What the exercise asks: Return an exact copy of the data, starting at its first line and ending at the line that contains "DoReMi-Zugang bis zum 31.12.2026 (4 Monate)", minus any pictures.

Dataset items
⟨

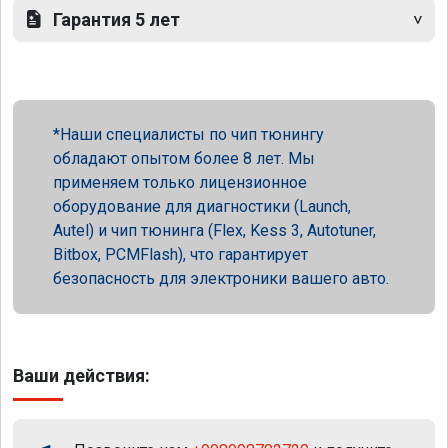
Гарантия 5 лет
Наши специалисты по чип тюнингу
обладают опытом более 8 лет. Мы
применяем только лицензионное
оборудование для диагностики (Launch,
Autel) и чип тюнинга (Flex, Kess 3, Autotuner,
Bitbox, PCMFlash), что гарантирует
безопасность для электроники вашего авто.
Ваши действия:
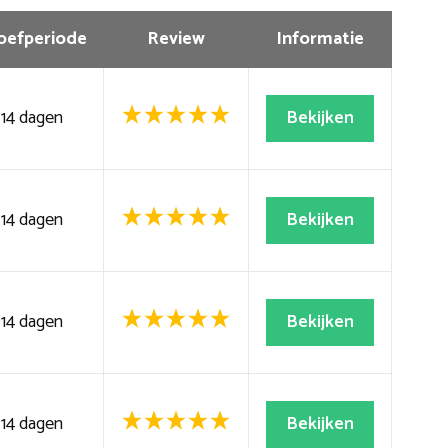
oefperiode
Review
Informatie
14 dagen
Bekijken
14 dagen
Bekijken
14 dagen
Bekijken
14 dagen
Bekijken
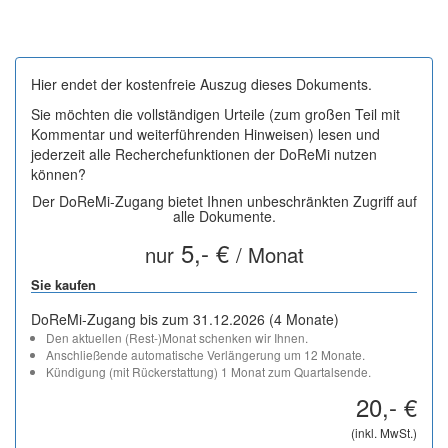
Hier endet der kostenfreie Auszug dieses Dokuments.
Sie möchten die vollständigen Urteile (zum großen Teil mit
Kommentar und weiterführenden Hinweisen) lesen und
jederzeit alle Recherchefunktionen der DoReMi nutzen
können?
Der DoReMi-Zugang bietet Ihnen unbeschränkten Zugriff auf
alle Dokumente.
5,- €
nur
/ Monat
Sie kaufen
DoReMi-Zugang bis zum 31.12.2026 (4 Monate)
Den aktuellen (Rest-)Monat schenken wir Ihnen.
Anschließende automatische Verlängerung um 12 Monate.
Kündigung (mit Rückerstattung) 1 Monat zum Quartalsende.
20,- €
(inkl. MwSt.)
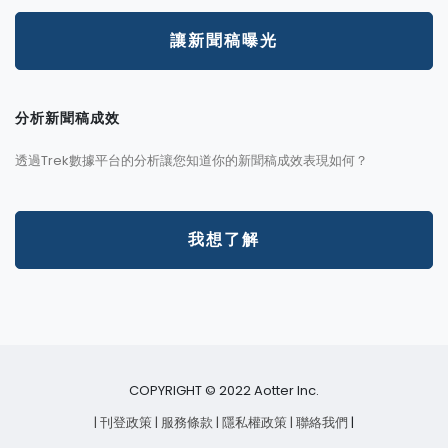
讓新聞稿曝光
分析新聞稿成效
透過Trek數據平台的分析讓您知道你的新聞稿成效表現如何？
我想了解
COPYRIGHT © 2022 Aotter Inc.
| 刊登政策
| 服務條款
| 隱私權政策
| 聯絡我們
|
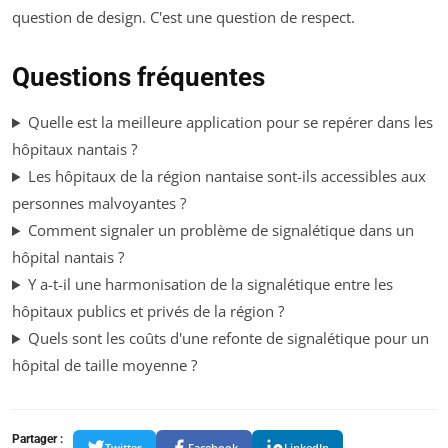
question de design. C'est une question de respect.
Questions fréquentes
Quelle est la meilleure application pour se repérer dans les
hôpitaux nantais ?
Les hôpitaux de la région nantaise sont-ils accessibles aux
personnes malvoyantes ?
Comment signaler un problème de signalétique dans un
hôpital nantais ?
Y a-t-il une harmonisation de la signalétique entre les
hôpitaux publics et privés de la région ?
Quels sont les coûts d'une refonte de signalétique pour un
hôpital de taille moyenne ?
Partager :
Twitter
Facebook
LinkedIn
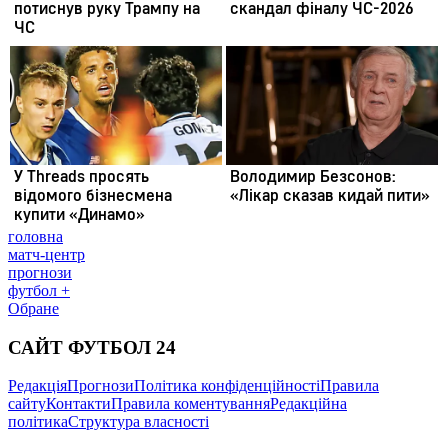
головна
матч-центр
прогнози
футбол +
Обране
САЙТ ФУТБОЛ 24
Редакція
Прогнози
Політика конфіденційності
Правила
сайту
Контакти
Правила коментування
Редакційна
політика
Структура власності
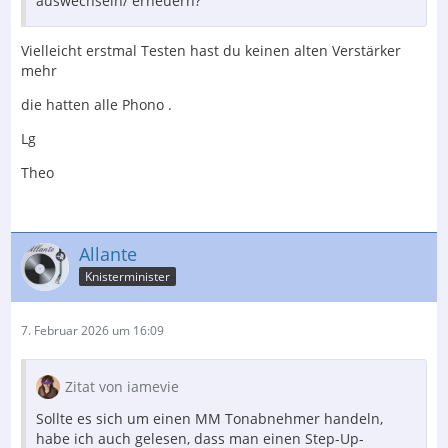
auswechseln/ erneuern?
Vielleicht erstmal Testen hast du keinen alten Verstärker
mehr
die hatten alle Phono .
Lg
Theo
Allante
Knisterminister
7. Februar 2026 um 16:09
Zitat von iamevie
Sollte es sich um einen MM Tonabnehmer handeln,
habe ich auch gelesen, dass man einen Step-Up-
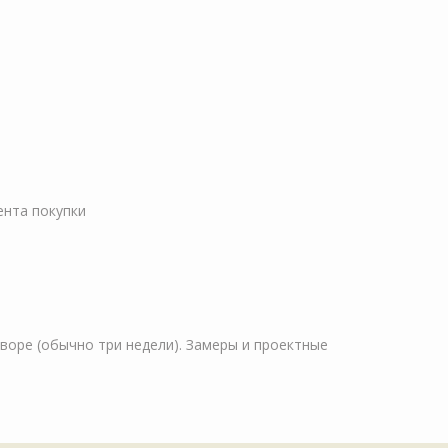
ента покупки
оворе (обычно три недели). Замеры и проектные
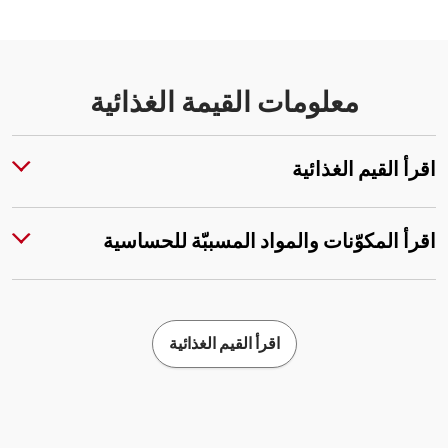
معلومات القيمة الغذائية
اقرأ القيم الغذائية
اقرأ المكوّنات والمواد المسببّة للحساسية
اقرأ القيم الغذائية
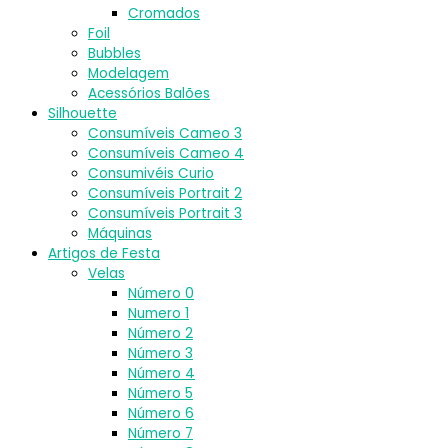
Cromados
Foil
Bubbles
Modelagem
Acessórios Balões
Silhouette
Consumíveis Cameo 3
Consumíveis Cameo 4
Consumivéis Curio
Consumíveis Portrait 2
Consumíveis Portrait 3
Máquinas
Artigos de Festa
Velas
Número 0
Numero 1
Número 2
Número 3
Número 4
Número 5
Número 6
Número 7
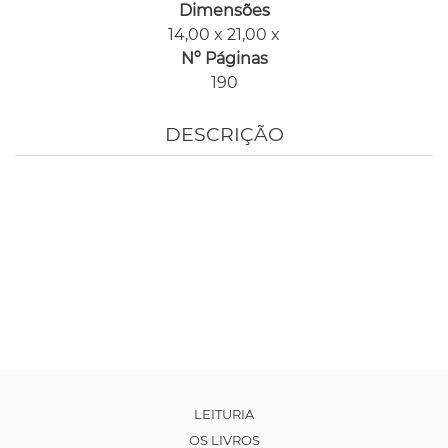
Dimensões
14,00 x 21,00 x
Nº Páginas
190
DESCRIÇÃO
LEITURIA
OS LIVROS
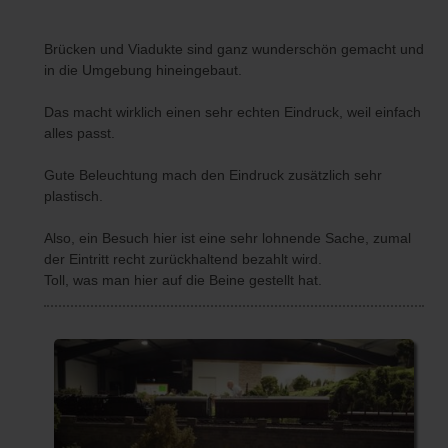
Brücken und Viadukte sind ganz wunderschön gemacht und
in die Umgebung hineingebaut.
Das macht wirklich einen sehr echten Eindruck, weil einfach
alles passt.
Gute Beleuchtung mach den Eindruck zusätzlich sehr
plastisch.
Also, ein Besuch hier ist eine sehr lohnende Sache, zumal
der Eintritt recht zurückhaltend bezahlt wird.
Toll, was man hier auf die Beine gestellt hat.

⟩

Reply:
Гарантия 5 лет
Наши специалисты по чип тюнингу
обладают опытом более 8 лет. Мы
применяем только лицензионное
оборудование для диагностики (Launch,
Autel) и чип тюнинга (Flex, Kess 3, Autotuner,
Bitbox, PCMFlash), что гарантирует
безопасность для электроники вашего авто.
Ваши действия:
oefperiode
Review
Informatie
14 dagen
Bekijken
14 dagen
Bekijken
14 dagen
Bekijken
14 dagen
Bekijken
Hier endet der kostenfreie Auszug dieses Dokuments.
Sie möchten die vollständigen Urteile (zum großen Teil mit
Kommentar und weiterführenden Hinweisen) lesen und
jederzeit alle Recherchefunktionen der DoReMi nutzen
können?
Der DoReMi-Zugang bietet Ihnen unbeschränkten Zugriff auf
alle Dokumente.
5,- €
nur
/ Monat
Sie kaufen
DoReMi-Zugang bis zum 31.12.2026 (4 Monate)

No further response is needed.